►

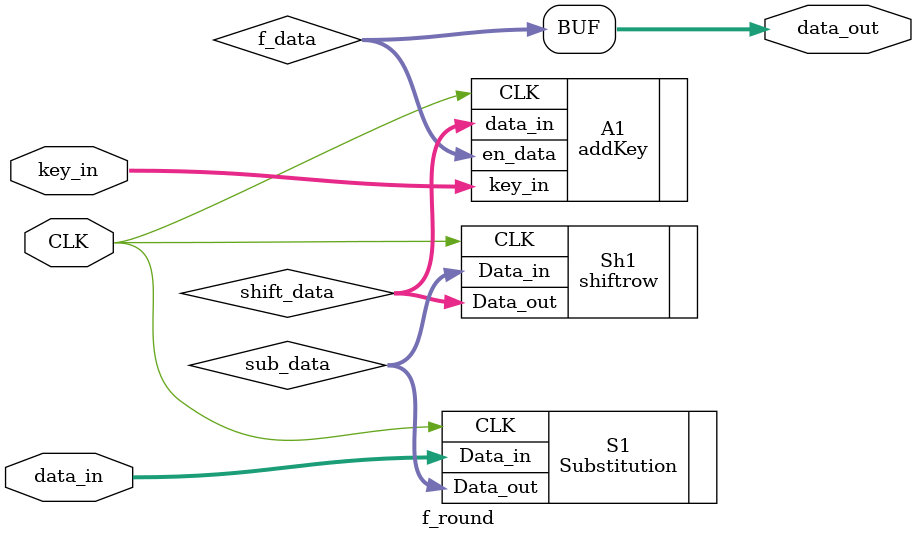
<source format=v>

`timescale 1ns/100ps 
module f_round(input [127:0] key_in, data_in, input CLK, output [127:0] data_out);

wire [127:0] sub_data,shift_data,f_data;

Substitution S1(.Data_in(data_in),.CLK(CLK),.Data_out(sub_data));
shiftrow Sh1(.Data_in(sub_data),.CLK(CLK),.Data_out(shift_data));
addKey A1(.data_in(shift_data),.key_in(key_in),.CLK(CLK),.en_data(f_data));

assign data_out = f_data;

endmodule 
</source>
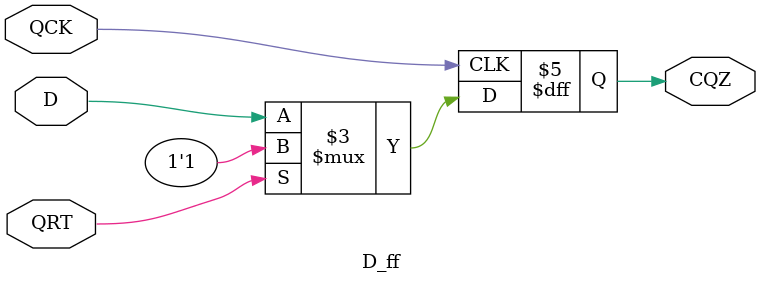
<source format=v>

module lut4_ff_rst_share ( I0, I1, I2, I3, I4, I5, I6, I7, CLK, rst, OUT, and_out);

   input [3:0] I0, I1, I2, I3, I4, I5, I6, I7;
   input   CLK, rst;
   output [10:0] OUT, and_out;
   genvar j;
   
   assign and_out[0]= I0[0]&I0[1]&I0[2]&rst;
   assign and_out[1]= I1[0]&I1[1]&I1[2]&rst;
   assign and_out[2]= I2[0]&I2[1]&I2[2]&rst;
   assign and_out[3]= I3[0]&I3[1]&I3[2]&rst;
   assign and_out[4]= I4[0]&I4[1]&I4[2]&rst;
   assign and_out[5]= I5[0]&I5[1]&I5[2]&rst;
   assign and_out[6]= I6[0]&I6[1]&I6[2]&rst;
   assign and_out[7]= I7[0]&I7[1]&I7[2]&rst;
   assign and_out[8]= I0[3]&I1[3]&I2[3]&rst;
   assign and_out[9]= I3[3]&I4[3]&I5[3]&rst;
   assign and_out[10]= I6[3]&I7[3]&I0[3]&rst;

generate
for(j=0;j<11;j=j+1)
begin     
     
     D_ff dut(.D(and_out[j]),.QCK(CLK),.QRT(rst),.CQZ(OUT[j]));
end
endgenerate


   
endmodule


module D_ff(input QCK,QRT,D, output CQZ);

always @ (posedge QCK )

begin
if(QRT)
	CQZ <= 1'b1;
else
CQZ <= D;
end
endmodule



</source>
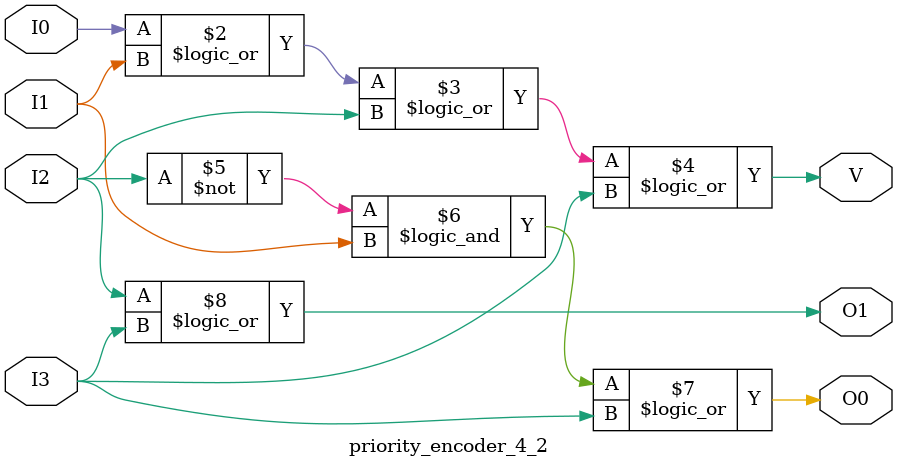
<source format=v>
module priority_encoder_4_2 (
    input wire I0,
    input wire I1,
    input wire I2,
    input wire I3,
    output reg O0,
    output reg O1,
    output reg V
);
  always @(*) begin
    V = I0 || I1 || I2 || I3;
    O0 = ((~I2) && I1) || I3;
    O1 = I2 || I3;
  end
endmodule



</source>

◄

ASSIGNMENT: Go through the entries above and write them out again exactly, images left behind.

TASK ANSWER:
<source format=v>

`timescale 1ns/100ps 
module f_round(input [127:0] key_in, data_in, input CLK, output [127:0] data_out);

wire [127:0] sub_data,shift_data,f_data;

Substitution S1(.Data_in(data_in),.CLK(CLK),.Data_out(sub_data));
shiftrow Sh1(.Data_in(sub_data),.CLK(CLK),.Data_out(shift_data));
addKey A1(.data_in(shift_data),.key_in(key_in),.CLK(CLK),.en_data(f_data));

assign data_out = f_data;

endmodule 
</source>
<source format=v>

module lut4_ff_rst_share ( I0, I1, I2, I3, I4, I5, I6, I7, CLK, rst, OUT, and_out);

   input [3:0] I0, I1, I2, I3, I4, I5, I6, I7;
   input   CLK, rst;
   output [10:0] OUT, and_out;
   genvar j;
   
   assign and_out[0]= I0[0]&I0[1]&I0[2]&rst;
   assign and_out[1]= I1[0]&I1[1]&I1[2]&rst;
   assign and_out[2]= I2[0]&I2[1]&I2[2]&rst;
   assign and_out[3]= I3[0]&I3[1]&I3[2]&rst;
   assign and_out[4]= I4[0]&I4[1]&I4[2]&rst;
   assign and_out[5]= I5[0]&I5[1]&I5[2]&rst;
   assign and_out[6]= I6[0]&I6[1]&I6[2]&rst;
   assign and_out[7]= I7[0]&I7[1]&I7[2]&rst;
   assign and_out[8]= I0[3]&I1[3]&I2[3]&rst;
   assign and_out[9]= I3[3]&I4[3]&I5[3]&rst;
   assign and_out[10]= I6[3]&I7[3]&I0[3]&rst;

generate
for(j=0;j<11;j=j+1)
begin     
     
     D_ff dut(.D(and_out[j]),.QCK(CLK),.QRT(rst),.CQZ(OUT[j]));
end
endgenerate


   
endmodule


module D_ff(input QCK,QRT,D, output CQZ);

always @ (posedge QCK )

begin
if(QRT)
	CQZ <= 1'b1;
else
CQZ <= D;
end
endmodule



</source>
<source format=v>
module priority_encoder_4_2 (
    input wire I0,
    input wire I1,
    input wire I2,
    input wire I3,
    output reg O0,
    output reg O1,
    output reg V
);
  always @(*) begin
    V = I0 || I1 || I2 || I3;
    O0 = ((~I2) && I1) || I3;
    O1 = I2 || I3;
  end
endmodule



</source>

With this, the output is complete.